REQUEST 1 →
In the newsgroup passage, what was the result when the proposal for the group went to vote?

DOCUMENT PASSAGE →

========

Eventually, by mutual consent, it was also determined that the following were also "on-topic":
- Cats (on a superficial/anecdotal level)

==History==
The group was officially proposed (i.e. its RFD posted) by Tim Skirvin (tskirvin) on July 9, 1996 alongside a number of other groups in order to reduce the load on the two net abuse groups at that time, news.admin.net-abuse.announce and news.admin.net-abuse.misc.

Later that month it went to vote and passed 451 to 28.

In September 2002 it was proposed that a subgroup, news.admin.net-abuse.email.blocklists, be created.

== NANAEisms ==
Over time, some (more or less) NANAE-specific terms were coined:

- 404-compliant
  A website that has been terminated by its hosting provider for terms of service violation is said to be "404-compliant", a reference to the 404 "not found" status code in HTTP and a parody of spammers claiming their spam is 301 compliant, referring to a bill that never made it into a law.
- Auto-ignore
  The automated response from an Internet service provider's (ISP's) abuse desk, when it is believed that sending out the automated response is the only action the ISP will take.
- Black hat
  An ISP that enables spamming, for example a hosting provider that does not act upon spam complaints. Named after old westerns where the bad guys often wore black hats. Compare white hat and gray hat.
- Bulletproof
  Said when it's difficult to get an ISP to take action against spamming customers.
- Cartooney
  A derisive portmanteau of the words cartoon and attorney, used to refer to a hollow lawsuit threat with which a spammer tries to intimidate an anti-spammer. This term may also refer to the spammer's lawyer (who is usually assumed not to exist). The majority of such hollow legal threats arise in the context of a listed entity threatening a blacklist maintainer with legal action.
- Cats and Coffee warning
  A Cats and Coffee warning or C&C warning is a satirical warning that a usenet posting or other writing may contain humorous material. The C&C warning originated with the usenet group news.admin.net-abuse.email, but has spread to other groups. The warning is an admonition to the reader to secure liquid beverages (particularly hot ones) and cats in case uncontrollable laughter breaks out upon reading the article.
- Chew toy
  From time to time, a spammer surfaces in the group, typically ranting about how spam control activities, such as blacklisting, amount to censorship and violate that spammer's right to free speech. These visiting spammers are referred to as chew toys (because of the slight entertainment value their tirades provide). The same chew toy may frequent the group for several years. There may not always be a chew toy active, and very seldom have there been more than one concurrently.

========

DATASET EXTRACT →
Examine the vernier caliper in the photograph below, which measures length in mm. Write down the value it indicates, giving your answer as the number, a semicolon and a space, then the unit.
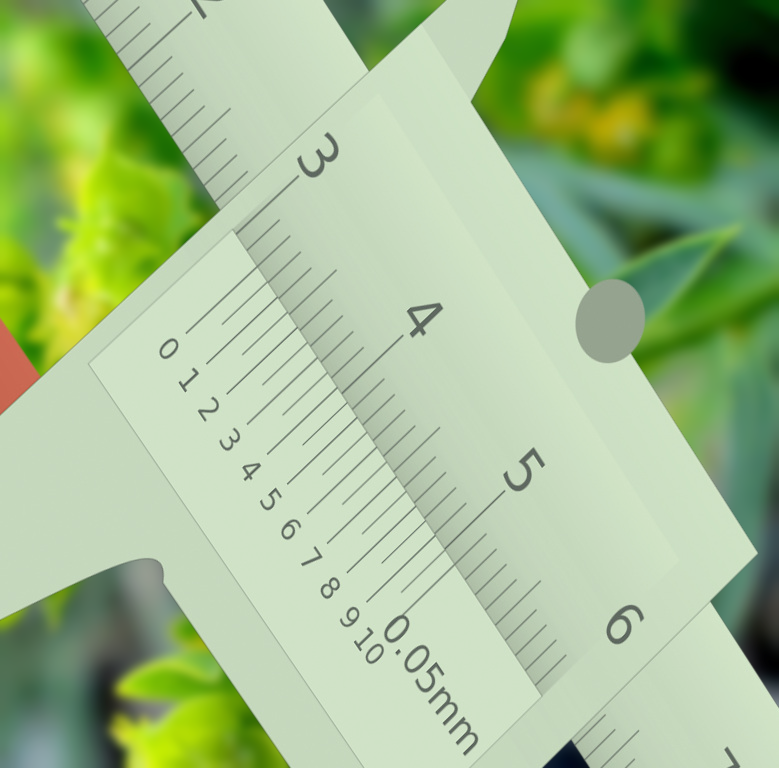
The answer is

========

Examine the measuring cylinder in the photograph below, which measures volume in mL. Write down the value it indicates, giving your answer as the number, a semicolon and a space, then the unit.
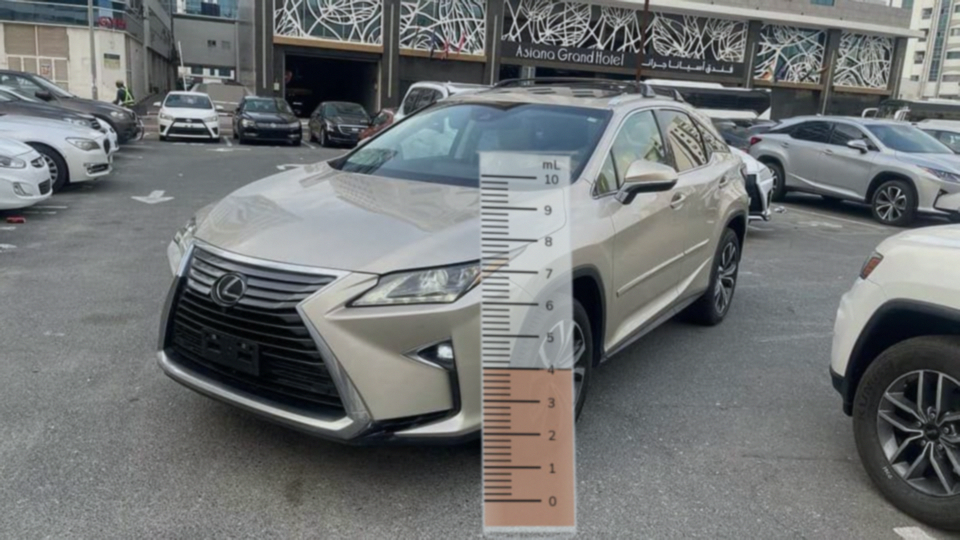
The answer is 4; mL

========

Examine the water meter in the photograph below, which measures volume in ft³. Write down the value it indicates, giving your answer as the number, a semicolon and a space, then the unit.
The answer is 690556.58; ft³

========

REQUEST 2 →
Gather every line of the records that contains the string "volume", treating case as significant, and copy each such line.

ANSWER SECTION 1 →
It passed 451 to 28.

ANSWER SECTION 2 →
Examine the measuring cylinder in the photograph below, which measures volume in mL. Write down the value it indicates, giving your answer as the number, a semicolon and a space, then the unit.
Examine the water meter in the photograph below, which measures volume in ft³. Write down the value it indicates, giving your answer as the number, a semicolon and a space, then the unit.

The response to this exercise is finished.